▸ **TEXT EXCERPT**:
============

Combining several calls to methods that atomically assign variables is the same problem as combining several calls to synchronized methods. The individual calls are executed atomically, but the combination is not necessarily atomic:

public void setMe1(Object o) {me = o;}
public void setMe2(Object o) {me = o;}
public void setBoth(Object o1, Object o2) {setMe1(o1);setMe2(o2);}

For these three methods, it does not matter whether setMe1( ) and setMe2( ) are synchronized. setBoth( ) is not synchronized, so it can be interrupted between the calls to setMe1( ) and setMe2( ), allowing another thread to update one of the instance variables. This can leave the object in a potentially corrupt application state if both instance variables are always supposed to be updated together. Specifically, if two threads call the setBoth( ) method simultaneously, the outcome is not predictable unless setBoth( ) is synchronized. Even the simple example of setInt(getInt( )+1) is not thread-safe; without synchronizing the whole statement you could lose the increment.

Synchronization Ordering

It is easy to misunderstand exactly what synchronization does. Synchronization ensures that a set of statements executes exclusively for a particular monitor. Synchronization does not guarantee the relative order of execution of synchronized blocks between threads. If two threads try to execute a synchronized block simultaneously, one succeeds first, but there is no guarantee about which one that is.

Atomic assignment is similar to the case where the set of synchronized statements is one statement, and the synchronization is set by the VM. When considering atomic assignment, you might ask the question, "What if a context switch occurs during the method call setup or tear down? When does the synchronization happen, and what happens with the context switch?" The actual moment when the synchronization occurs does not matter. It does not matter if a context switch happens at any time before or after a set of synchronized statements. Either the synchronized set has not been entered, or it has been completed. Only the actual granting of the lock matters, and that is atomic with respect to all interested threads.

Until you reach an atomic assignment statement, it makes no difference whether another atomic assignment on the same variable occurs. This is purely the ordering of assignments, which is not guaranteed with synchronization anyway. After the atomic assignment is finished, it is complete. A context switch hitting the method tear down does not matter. The usual reason to synchronize a simple updator is to avoid a corrupt assignment (two threads simultaneously updating the same variable, and the resulting value being neither of the updated values). This can indeed occur for doubles and longs, but not for other data types.

For serious number crunching involving doubles and longs, I recommend using separate data structures for each thread or using a VM that guarantees atomic assignment for doubles and longs.

A longer discussion about Java's atomicity can be found in an article by Art Jolin,[6] where he discusses unsynchronized thread-safe data structures, including why a binary tree (specifically the AWTEventMulticaster class) can be thread-safe without any synchronized methods.

[6] "Java's Atomic Assignment," Java Report, August 1998.

============

▸ **INFORMATION SHOWN**:
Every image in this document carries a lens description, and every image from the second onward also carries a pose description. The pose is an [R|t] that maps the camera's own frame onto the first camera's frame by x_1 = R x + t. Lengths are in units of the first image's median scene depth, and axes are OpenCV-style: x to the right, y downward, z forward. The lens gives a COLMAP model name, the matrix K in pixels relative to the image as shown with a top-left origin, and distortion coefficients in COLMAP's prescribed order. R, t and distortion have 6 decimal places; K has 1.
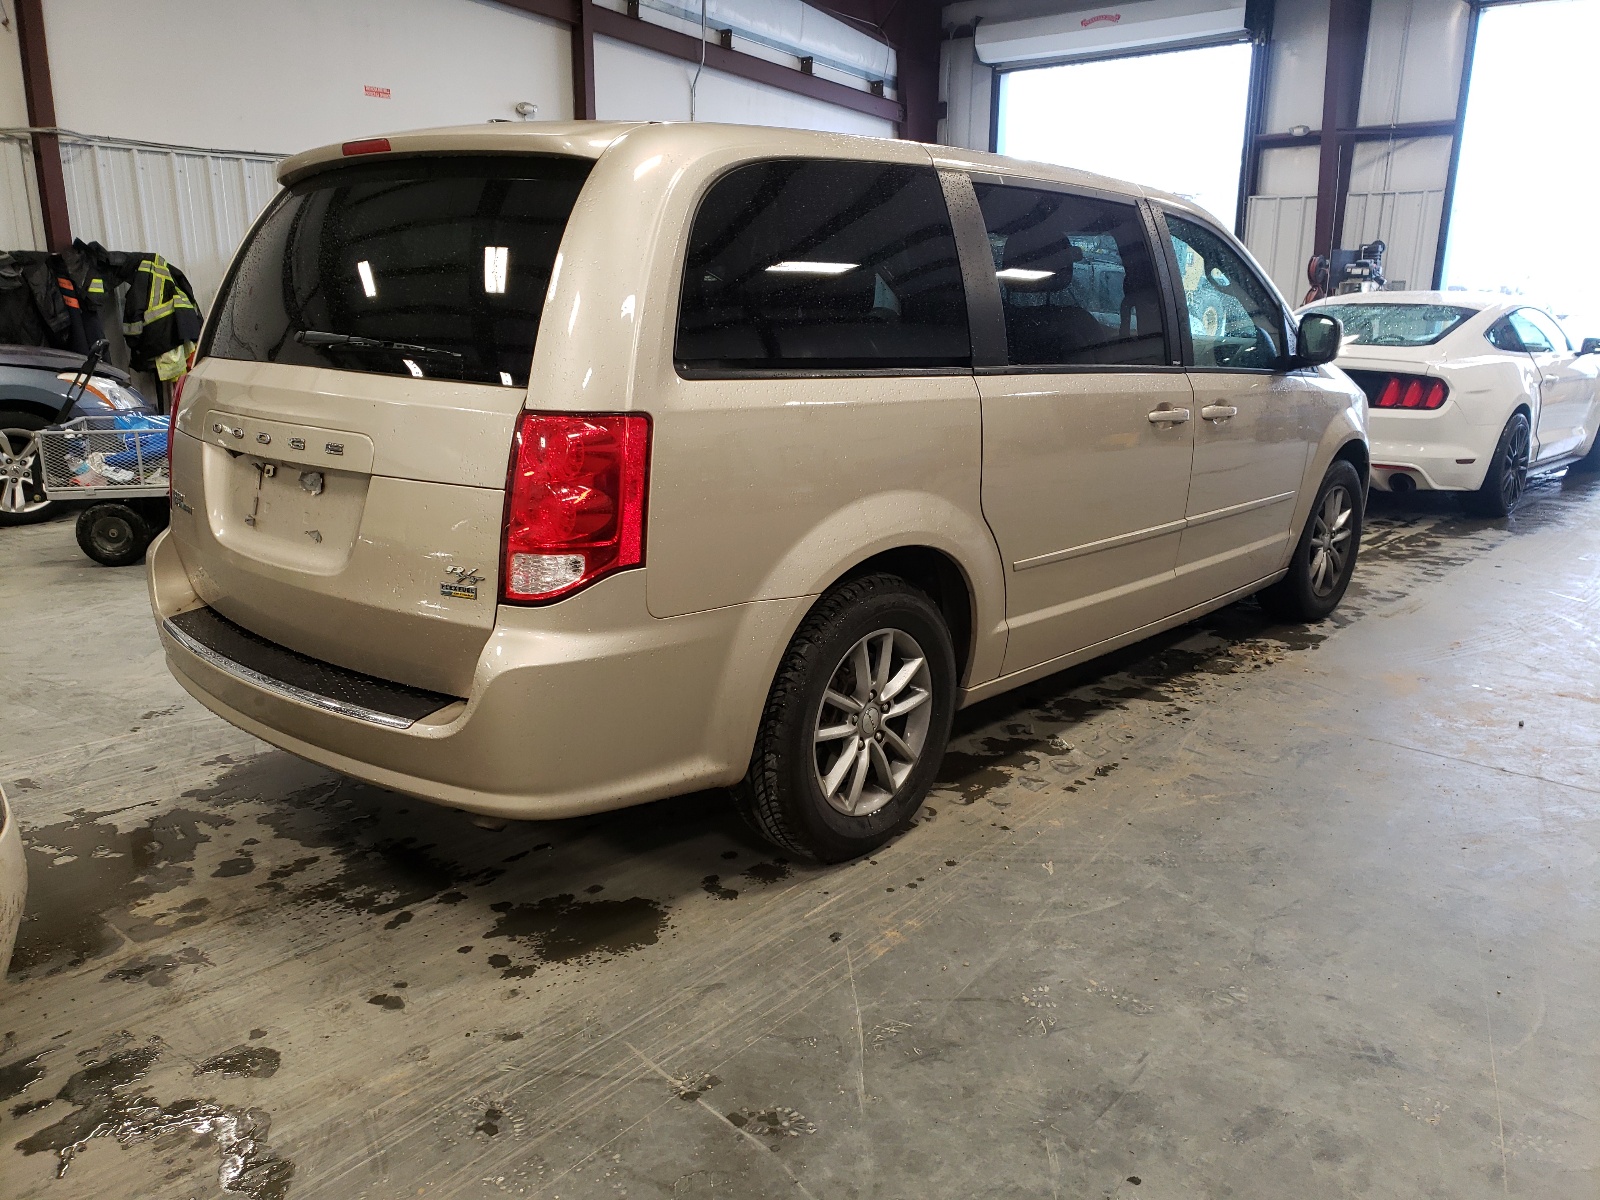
lens RADIAL K [[1239.7, 0, 805.2], [0, 1239.7, 602.9], [0, 0, 1]] dist [0.003898, 0.015722]
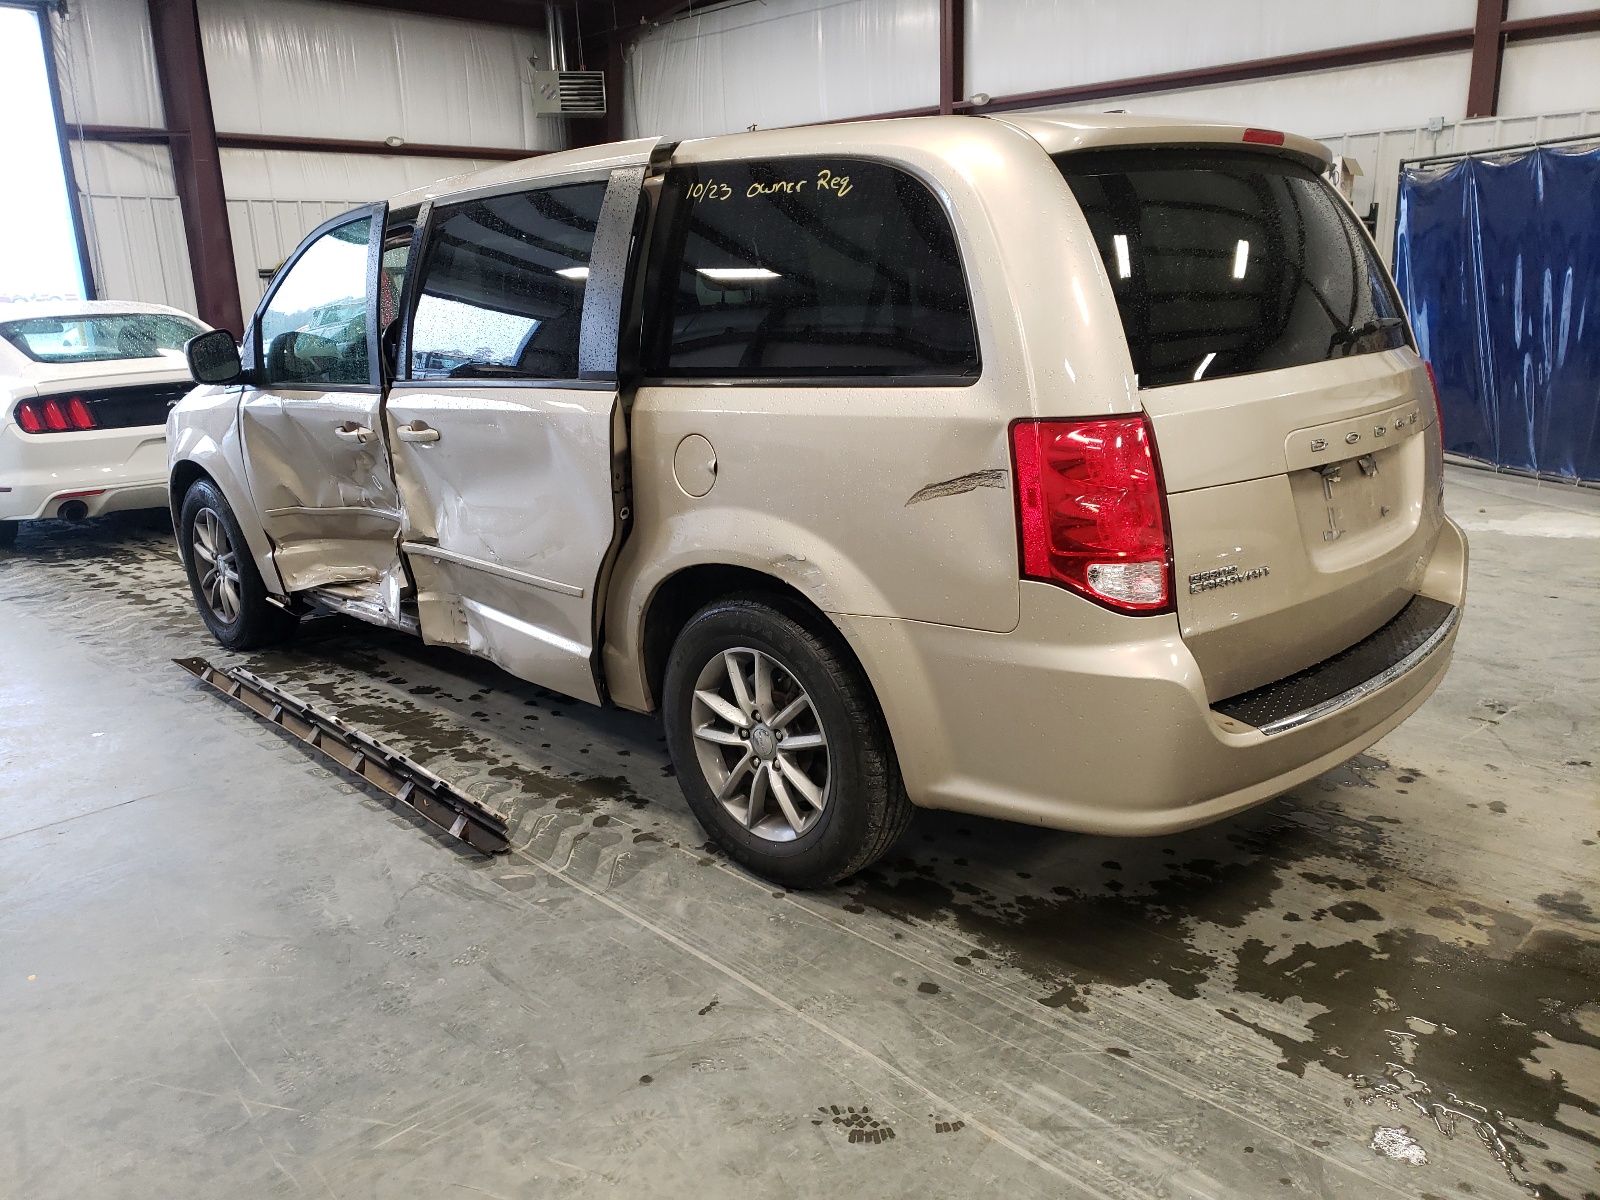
lens RADIAL K [[1239.7, 0, 795.6], [0, 1239.7, 596.9], [0, 0, 1]] dist [0.003898, 0.015722]
pose [[0.057398, -0.267263, 0.961913, -1.031620], [0.281850, 0.928645, 0.241202, -0.269994], [-0.957740, 0.257271, 0.128631, 0.963318]]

============

▸ **PROMPT**: Copy out the passage on synchronization and atomic assignment from "Atomic assignment is similar" to "all interested threads.", word for word.

▸ **WRITTEN ANSWER**:
Atomic assignment is similar to the case where the set of synchronized statements is one statement, and the synchronization is set by the VM. When considering atomic assignment, you might ask the question, "What if a context switch occurs during the method call setup or tear down? When does the synchronization happen, and what happens with the context switch?" The actual moment when the synchronization occurs does not matter. It does not matter if a context switch happens at any time before or after a set of synchronized statements. Either the synchronized set has not been entered, or it has been completed. Only the actual granting of the lock matters, and that is atomic with respect to all interested threads.